The Lion, The Goat, And A Bushel of Hay

Domestic Adoption Services Update
Sasha Martone
Domestic Adoption Services Director

When I was a little girl, my father loved to tell riddles to pass the time whenever we were traveling.  He was a master at keeping us occupied with mind games, like riddles, and paper drawn games, like battleship.  One of the most memorable riddles was where you have a lion, a goat, and a bushel of hay. You are on one side of a river and you have to get all three across in a rowboat.  The catch is that you can only take one at a time with you in the boat or the boat will sink.  How do you get all three across? If you take the lion, the goat will eat the hay.  If you take the hay, the lion will eat the goat.  Ok, so you can take the goat, but what do you do next? This is where it got tricky and you had to be creative and solution focused.

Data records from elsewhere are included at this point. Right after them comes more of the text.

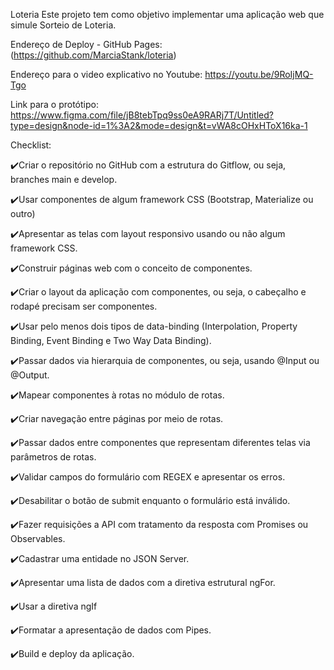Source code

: Loteria
Este projeto tem como objetivo implementar uma aplicação web que simule Sorteio de Loteria.

Endereço de Deploy - GitHub Pages: (https://github.com/MarciaStank/loteria)

Endereço para o video explicativo no Youtube: https://youtu.be/9RoIjMQ-Tgo

Link para o protótipo: https://www.figma.com/file/jB8tebTpq9ss0eA9RARj7T/Untitled?type=design&node-id=1%3A2&mode=design&t=vWA8cOHxHToX16ka-1

Checklist:

✔️Criar o repositório no GitHub com a estrutura do Gitflow, ou seja, branches main e develop.

✔️Usar componentes de algum framework CSS (Bootstrap, Materialize ou outro)

✔️Apresentar as telas com layout responsivo usando ou não algum framework CSS.

✔️Construir páginas web com o conceito de componentes.

✔️Criar o layout da aplicação com componentes, ou seja, o cabeçalho e rodapé precisam ser componentes.

✔️Usar pelo menos dois tipos de data-binding (Interpolation, Property Binding, Event Binding e Two Way Data Binding).

✔️Passar dados via hierarquia de componentes, ou seja, usando @Input ou @Output.

✔️Mapear componentes à rotas no módulo de rotas.

✔️Criar navegação entre páginas por meio de rotas.

✔️Passar dados entre componentes que representam diferentes telas via parâmetros de rotas.

✔️Validar campos do formulário com REGEX e apresentar os erros.

✔️Desabilitar o botão de submit enquanto o formulário está inválido.

✔️Fazer requisições a API com tratamento da resposta com Promises ou Observables.

✔️Cadastrar uma entidade no JSON Server.

✔️Apresentar uma lista de dados com a diretiva estrutural ngFor.

✔️Usar a diretiva ngIf

✔️Formatar a apresentação de dados com Pipes.

✔️Build e deploy da aplicação.
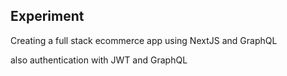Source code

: ## Experiment

Creating a full stack ecommerce app using NextJS and GraphQL

also authentication with JWT and GraphQL
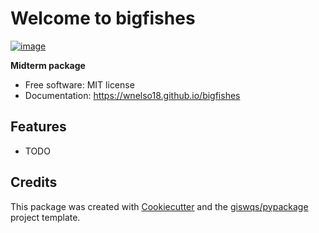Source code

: # Welcome to bigfishes


[![image](https://img.shields.io/pypi/v/bigfishes.svg)](https://pypi.python.org/pypi/bigfishes)


**Midterm package**


-   Free software: MIT license
-   Documentation: <https://wnelso18.github.io/bigfishes>
    

## Features

-   TODO

## Credits

This package was created with [Cookiecutter](https://github.com/cookiecutter/cookiecutter) and the [giswqs/pypackage](https://github.com/giswqs/pypackage) project template.
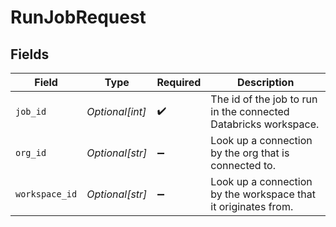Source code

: # RunJobRequest


## Fields

| Field                                                           | Type                                                            | Required                                                        | Description                                                     |
| --------------------------------------------------------------- | --------------------------------------------------------------- | --------------------------------------------------------------- | --------------------------------------------------------------- |
| `job_id`                                                        | *Optional[int]*                                                 | :heavy_check_mark:                                              | The id of the job to run in the connected Databricks workspace. |
| `org_id`                                                        | *Optional[str]*                                                 | :heavy_minus_sign:                                              | Look up a connection by the org that is connected to.           |
| `workspace_id`                                                  | *Optional[str]*                                                 | :heavy_minus_sign:                                              | Look up a connection by the workspace that it originates from.  |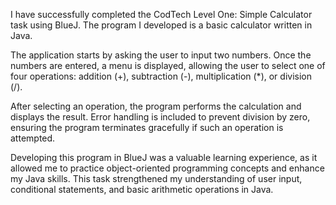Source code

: I have successfully completed the CodTech Level One: Simple Calculator task using BlueJ. The program I developed is a basic calculator written in Java.

The application starts by asking the user to input two numbers. Once the numbers are entered, a menu is displayed, allowing the user to select one of four operations: addition (+), subtraction (-), multiplication (*), or division (/).

After selecting an operation, the program performs the calculation and displays the result. Error handling is included to prevent division by zero, ensuring the program terminates gracefully if such an operation is attempted.

Developing this program in BlueJ was a valuable learning experience, as it allowed me to practice object-oriented programming concepts and enhance my Java skills. This task strengthened my understanding of user input, conditional statements, and basic arithmetic operations in Java.

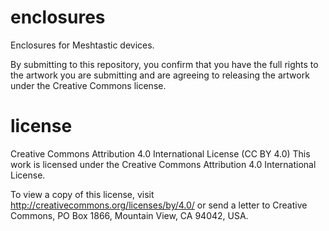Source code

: # enclosures
Enclosures for Meshtastic devices.

By submitting to this repository, you confirm that you have the full rights to the artwork you are submitting and are agreeing to releasing the artwork under the Creative Commons license.  

# license
Creative Commons Attribution 4.0 International License (CC BY 4.0)
This work is licensed under the Creative Commons Attribution 4.0 International License.

To view a copy of this license, visit http://creativecommons.org/licenses/by/4.0/ or send a letter to Creative Commons, PO Box 1866, Mountain View, CA 94042, USA.

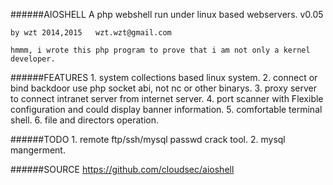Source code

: ######AIOSHELL
    A php webshell run under linux based webservers. v0.05
    
    by wzt 2014,2015   wzt.wzt@gmail.com
    
    hmmm, i wrote this php program to prove that i am not only a kernel developer.

######FEATURES
    1. system collections based linux system.
    2. connect or bind backdoor use php socket abi, not nc or other binarys.
    3. proxy server to connect intranet server from internet server.
    4. port scanner with Flexible configuration and could display banner information.
    5. comfortable terminal shell.
    6. file and directors operation.

######TODO
    1. remote ftp/ssh/mysql passwd crack tool.
    2. mysql mangerment.

######SOURCE
    https://github.com/cloudsec/aioshell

Sasha Martone, Domestic Adoption Services Director

As a social worker, solution focused approach, has been a mainstay in my “bag of tricks”.  It’s how I think about the world around me in general and I credit my parents and to some extent this little riddle.  While my father gave me the gift of finding solutions, my mother gave me the gift to realize that sometimes it “just is what it is”, and that in that realization we must make our choices accordingly.  Long before I started my MSW training, it is these philosophies that provided my foundation to determine options and try to make the plans and choices which would hopefully lead to preferred outcomes.

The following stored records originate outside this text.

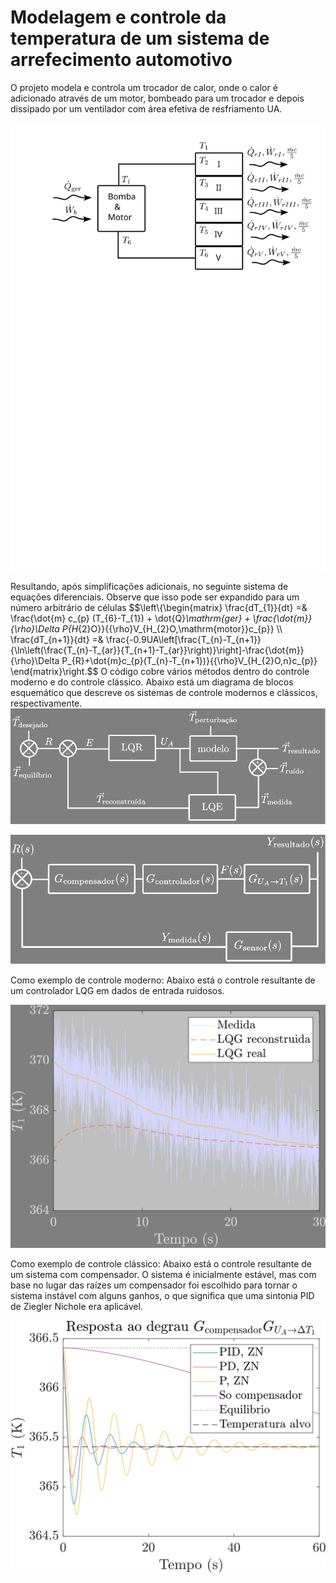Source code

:# Modelagem e controle da temperatura de um sistema de arrefecimento automotivo

O projeto modela e controla um trocador de calor, onde o calor é adicionado através de um motor, bombeado para um trocador e depois dissipado por um ventilador com área efetiva de resfriamento UA.

![Esboço da física do sistema](controle_configurar.svg)

Resultando, após simplificações adicionais, no seguinte sistema de equações diferenciais. Observe que isso pode ser expandido para um número arbitrário de células
$$\left\\{\begin{matrix} \frac{dT_{1}}{dt} =& \frac{\dot{m} c_{p} (T_{6}-T_{1}) + \dot{Q}_\mathrm{ger} + \frac{\dot{m}}{\rho}\Delta P{H_{2}O}}{{\rho}V_{H_{2}O,\mathrm{motor}}c_{p}} \\\\ \frac{dT_{n+1}}{dt} =& \frac{-0.9UA\left[\frac{T_{n}-T_{n+1}}{\ln\left(\frac{T_{n}-T_{ar}}{T_{n+1}-T_{ar}}\right)}\right]-\frac{\dot{m}}{\rho}\Delta P_{R}+\dot{m}c_{p}(T_{n}-T_{n+1})}{{\rho}V_{H_{2}O,n}c_{p}} \end{matrix}\right.$$
O código cobre vários métodos dentro do controle moderno e do controle clássico. Abaixo está um diagrama de blocos esquemático que descreve os sistemas de controle modernos e clássicos, respectivamente.
![Controle Moderno, Controlador LQG (filtro Kalman)](controlador_moderno.svg)

![Controle Clássico](controlador_classico.svg)

Como exemplo de controle moderno: Abaixo está o controle resultante de um controlador LQG em dados de entrada ruidosos.

![Saída de código do controlador LQG](LQG_T1.svg)

Como exemplo de controle clássico: Abaixo está o controle resultante de um sistema com compensador. O sistema é inicialmente estável, mas com base no lugar das raízes um compensador foi escolhido para tornar o sistema instável com alguns ganhos, o que significa que uma sintonia PID de Ziegler Nichole era aplicável.

![Saída de código do controlador PID com Ziegler Nichole](G_comp_ZN_PID.svg)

The pandemic has caused me to call upon this riddle metaphorically more times over the past year than I think I had in all my years working previously.  So many people have asked how Covid-19 has impacted domestic adoption. My answer is, in theory, it has not.  We have been consistent with our placements throughout last year and into this one, no different than other years.  What has changed is how we do things; how we need to think about counseling sessions, hospital plans, traveling, discharges, placements, surrender signing, court dates, etc., etc., etc.  No process remained consistent and although each case is always individual, we now had to often test the limits of how to effectively provide all the necessary services for adoptions to happen successfully.  There isn’t one aspect of this work that has not been impacted, and yet expectant parents have reached out to us to assist them with their most difficult and loving decision, adoptive families have moved forward with their family building, and babies continue to come into this world and be the ordinary miracles they are.  Families are connected and grow through the work we are fortunate to be a part of.

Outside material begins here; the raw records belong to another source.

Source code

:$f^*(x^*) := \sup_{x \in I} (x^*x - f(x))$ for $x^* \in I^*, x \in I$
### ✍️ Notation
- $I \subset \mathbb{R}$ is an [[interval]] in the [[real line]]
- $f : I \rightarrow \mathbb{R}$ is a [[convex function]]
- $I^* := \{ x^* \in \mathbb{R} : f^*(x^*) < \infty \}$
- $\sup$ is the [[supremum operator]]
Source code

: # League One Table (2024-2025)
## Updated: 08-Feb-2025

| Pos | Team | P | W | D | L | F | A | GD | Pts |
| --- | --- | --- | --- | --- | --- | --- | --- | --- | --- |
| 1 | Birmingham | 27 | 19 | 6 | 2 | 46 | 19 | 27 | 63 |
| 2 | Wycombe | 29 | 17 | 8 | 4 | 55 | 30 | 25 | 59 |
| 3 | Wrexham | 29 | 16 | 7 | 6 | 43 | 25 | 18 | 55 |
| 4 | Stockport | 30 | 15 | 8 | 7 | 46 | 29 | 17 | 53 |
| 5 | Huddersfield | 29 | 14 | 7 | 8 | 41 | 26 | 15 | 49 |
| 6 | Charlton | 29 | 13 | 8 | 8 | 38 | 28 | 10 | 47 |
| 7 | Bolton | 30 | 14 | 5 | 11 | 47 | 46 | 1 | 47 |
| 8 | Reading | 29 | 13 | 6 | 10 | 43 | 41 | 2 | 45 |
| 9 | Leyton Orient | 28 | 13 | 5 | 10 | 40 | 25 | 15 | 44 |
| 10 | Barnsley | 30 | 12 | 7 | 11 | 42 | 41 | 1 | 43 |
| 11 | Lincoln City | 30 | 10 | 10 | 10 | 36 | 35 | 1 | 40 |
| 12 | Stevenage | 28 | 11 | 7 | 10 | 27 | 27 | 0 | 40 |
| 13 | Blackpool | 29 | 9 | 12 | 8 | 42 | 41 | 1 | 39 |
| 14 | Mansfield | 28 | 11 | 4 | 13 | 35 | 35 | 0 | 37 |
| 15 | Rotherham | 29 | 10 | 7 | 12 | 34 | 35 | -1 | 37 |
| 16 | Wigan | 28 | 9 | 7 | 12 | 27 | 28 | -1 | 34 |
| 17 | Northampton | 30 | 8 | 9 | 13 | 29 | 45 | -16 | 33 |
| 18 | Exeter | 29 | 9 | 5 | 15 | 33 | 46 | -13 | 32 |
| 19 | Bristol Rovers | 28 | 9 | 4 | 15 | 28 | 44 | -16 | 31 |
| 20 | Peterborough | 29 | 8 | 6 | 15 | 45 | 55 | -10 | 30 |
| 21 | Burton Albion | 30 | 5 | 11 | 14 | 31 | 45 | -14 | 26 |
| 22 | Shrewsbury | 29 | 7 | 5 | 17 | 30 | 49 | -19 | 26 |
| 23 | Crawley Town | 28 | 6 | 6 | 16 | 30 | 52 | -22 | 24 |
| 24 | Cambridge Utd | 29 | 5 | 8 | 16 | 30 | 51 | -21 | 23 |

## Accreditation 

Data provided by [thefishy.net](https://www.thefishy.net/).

For those whose children have found their way home to you in 2020 and in the start of 2021, we are thrilled and honored to have been part of your family’s journey.  For those who are waiting, know that we are still working on your behalf and as they say in adoption, “It’s not if, it’s when”.  I wish I could tell each family exactly what their wait time will be, but I cannot.  What we do know, is that it will happen.  To those who are getting started, we are happy to have you join us as you begin the process of completing your home study and building your best adoption team.

We know that the landscape of adoption ebbs and flows and like a pendulum will swing one way and then the other.  We are still working through some of the challenges that this pandemic created, but we’re in this with you and for you.  We are glad you’re here and we look forward to watching your family grow through the amazing process of adoption.  I hope that the challenges get a little simpler as the world starts to open back up and our “normal” processes start to re-emerge.  No matter what, there will always be factors to consider, and with a little thought, there are always solutions to be found.

P.S. For those who are still thinking about the solution to the riddle, you take the goat across the river, go back to the original shore, and get the lion.  Take the lion across the river and leave the lion but take the goat back with you.  You can then leave the goat and take the hay with you.  Once you have left the hay with the lion, go back, and get the goat.  Bring the goat across the river and all three are safely across.  The lion has not eaten the goat, the goat has not eaten the hay.